[#] This is relevant today ...

... Because James White is giving Lavender the what-for over the same kind of stuff. Let the record show I gave him the what-for more than a year ago over this same issue.


Date: Wed, 19 May 2004 14:03:46 -0700 (PDT)
From:
Subject: Re: Syntax Hidden or Denied (reviewed)
To: "Malcolm L. Lavender"


Dear Dr. Lavender,

I have just gotten through the first 5 pages of the essay you sent me today, and it appears to me that you are intent on doing what you are accusing James White of doing -- that is, denying or overlooking the syntax of John 3:16 and John 6:44. You make a lot of repetitive references to the generic use of the subjunctive in Greek but fail to account for both the use of subjunctive+hina and the case of third-class condition.

Mounce's Basics of Biblical Greek plainly says that hina+subjunctive indicates purpose -- either in an affirmative sense of purpose or in a prohibitive sense of purpose. I refer you to the examples on pg 287.

Wallace's Greek Grammar Beyond the Basics says this:
The single most common category of the subjunctive in the NT is after "hina", comprising about one-third of all subjunctive instances. There are seven basic uses included in this construction: purpose, result, purpose-result, substantival, epexegetical, complimentary, and command.
Specifically, Wallace refers to John 3:16 as an example of "purpose-result" hina clause. Wallace states that this usage "indicates both the intention and its sure result". The other passage Wallace uses as an example of this is Phil 2:9-11, and you are welcome to draw your own conclusion about that.You may refer to pp. 471-477 in Wallace if you have questions about this issue.

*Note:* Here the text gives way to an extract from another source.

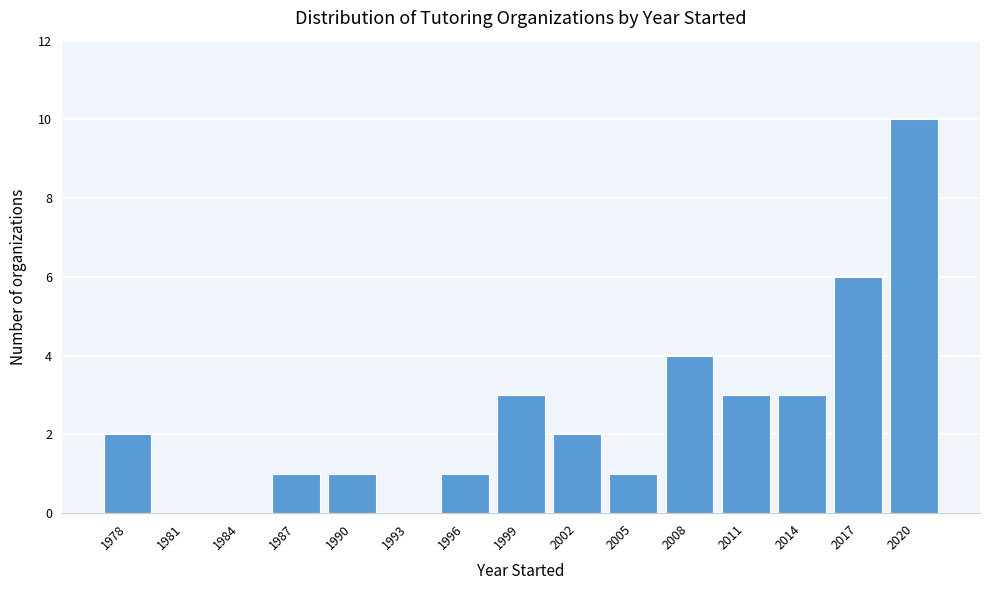

Reading left to right, transcribe all the data shown in this chart.

1978=2	1981=0	1984=0	1987=1	1990=1	1993=0	1996=1	1999=3	2002=2	2005=1	2008=4	2011=3	2014=3	2017=6	2020=10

Regarding John 6:44, you are right to say that the subjunctive used is a third-class condition -- but the condition is not the raising but the drawing! The raising -- which is the basis for White's exegetical assertion on John 6:44 -- is not subjunctive but future indicative. No man can come, says the verse, unless something happens: unless (ean me) God draws him. The subjunctive condition is that God's drawing is the only thing which allows a man to come. Wallace calls this the condition of "logical connection" (pg 696) in which B can only happen if condition A if fulfilled. Jn 6:44a says exactly this: Man can come if and only if God draws him. The balance of the verse -- "and I will raise him up at the last day" -- is not conditional: it is strictly affirmative, strictly what will be done by Christ. The question is only "to whom?" The "him" in 6:44b is the man whom God draws. Man can come if and only if God draws, and this man Christ will raise up at the last day. The raising, as future indicative, is certain, and it is based only on the drawing of the Father.

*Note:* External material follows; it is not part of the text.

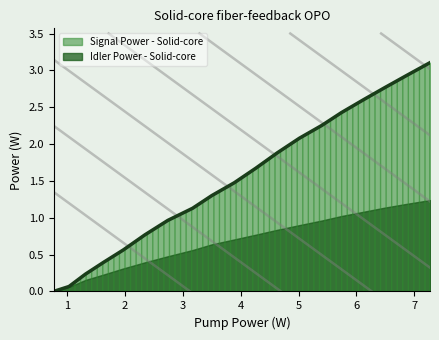

Count the number of categories in the chart.

19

Your approach to John 3:16, John 6:44 and these issue indicates you are either not aware or are unwilling to admit that the two most common introductory texts to NT Greek both contradict you. In the worst case, if you are right and they are wrong, White is making an error taught to almost every English-speaking student of Greek through these two texts. But how likely is it, really, that the two most common texts for teaching introductory NT Greek are both wrong and you are right?

My suggestion to you, sir, is that you abandon your quest to prove that any Calvinist (let alone James White) is practicing grammatical voodoo with the NT. Even if the rest of your paper has any valid points, the type of bias demonstrated in the first argument you provide poisons the well.